Republican senators will apparently reject any nominee to the U.S. Supreme Court selected by President Barack Obama. This is a bald-faced political act seeking partisan advantage which ignores Article II of the Constitution. Sadly, GOP leaders were so anxious to gain the acclaim of their own right wing that they surged into partisan combat only minutes after learning the news that Antonin Scalia had died.
Senate Majority Leader Mitch McConnell declared, “The American people should have a voice in the selection of their next Supreme Court justice. ... Therefore, this vacancy should not be filled until we have a new president.”
McConnell’s statement, coupled with a similar declaration from Judiciary Committee Chairman Chuck Grassley, R-Iowa, makes it highly unlikely the Senate will act on a nomination.
Hours later, the 2016 Republican presidential candidates all called on GOP senators to block any Obama appointee. Front-runner Donald Trump, during the televised debate in South Carolina said, “I think it’s up to Mitch McConnell and everyone else to stop it. It’s called delay, delay, delay.” Sen. Ted Cruz, R-Texas, pledged to lead a fight in the Senate to block any Obama nominee, stating, “We are one justice away from a Supreme Court that will strike down every restriction on abortion. ... We are one justice away from a Supreme Court that would undermine religious liberty for millions of Americans.”
This remarkable demand has no real precedent. Election-year nominations to the Supreme Court are extremely rare. The last time a president (Franklin Roosevelt) nominated a justice during a presidential election year and that nominee (Frank Murphy) was confirmed was 1940.

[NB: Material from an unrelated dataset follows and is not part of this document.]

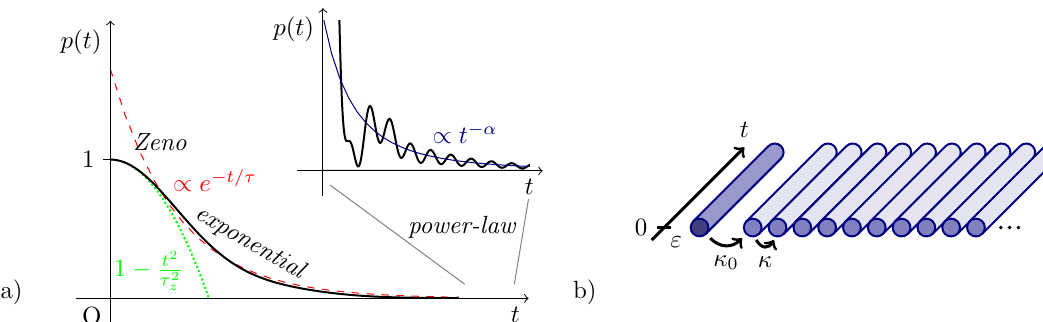
Figure 1. ( a ) Typical temporal evolution of the survival probability p ( t ) of a discrete quantum state coupled to a continuum, where different regimes can be observed at short, intermediate and late evolution times. ( b ) The system is a linear array of optical waveguides, coupled by evanescent-field interaction, excited with coherent light. The first waveguide represents the discrete state and is coupled to the remaining part of the array, which acts as a continuum of states. The temporal evolution of the system is mapped into the longitudinal propagation coordinate t . See the text for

Justice Anthony Kennedy, appointed by President Reagan, was confirmed during an election year, in 1988, but the nomination was made the year before.
Some will point to the rejection of President Lyndon Johnson’s 1968 nomination of Justice Abe Fortas to become the chief justice. However, the rejection had nothing to do with presidential election-year politics. Many of the votes against Fortas were by Democrats.
Republicans will claim that the refusal to take up the nomination made by a president in his last year in office follows the Senate tradition known as the “Thurmond Rule.” Both parties for a number of years have stopped processing federal circuit court nominations some time midway in the final year of a president of the opposing party.
This practice has always seemed to me to be an affront to the “appointments clause” of the Constitution. However, even accepting this precedent, it has never been applied to a Supreme Court nomination and should not be.
Article II Section 2 clearly states, “[The president] shall nominate, and by and with the advice and consent of the Senate, shall appoint … judges of the Supreme Court.”
In 2005, Democrats blocked a number of President George W. Bush’s circuit court nominees, not because they were stalling until a new president took office, but because they believed his nominees to be too far out of the judicial mainstream.
At the time, an outraged Sen. Mitch McConnell demanded, “Let's get back to the way the Senate operated for over 200 years, up or down votes on the president's nominee, no matter who the president is, no matter who's in control of the Senate. That's the way we need to operate."
He was right then, wrong now. Rejecting the president’s nominee, before the nomination is even made, shows disrespect for the president, the Senate, the Supreme Court and the Constitution.
The president should and will nominate someone to replace Scalia. The Judiciary Committee should hold hearings and report that nominee. The Senate can then work its will. The Republicans hold a majority in that chamber, so if the nominee can be shown to be unqualified, they can vote that nominee down. At least then, the Constitution will have been faithfully served.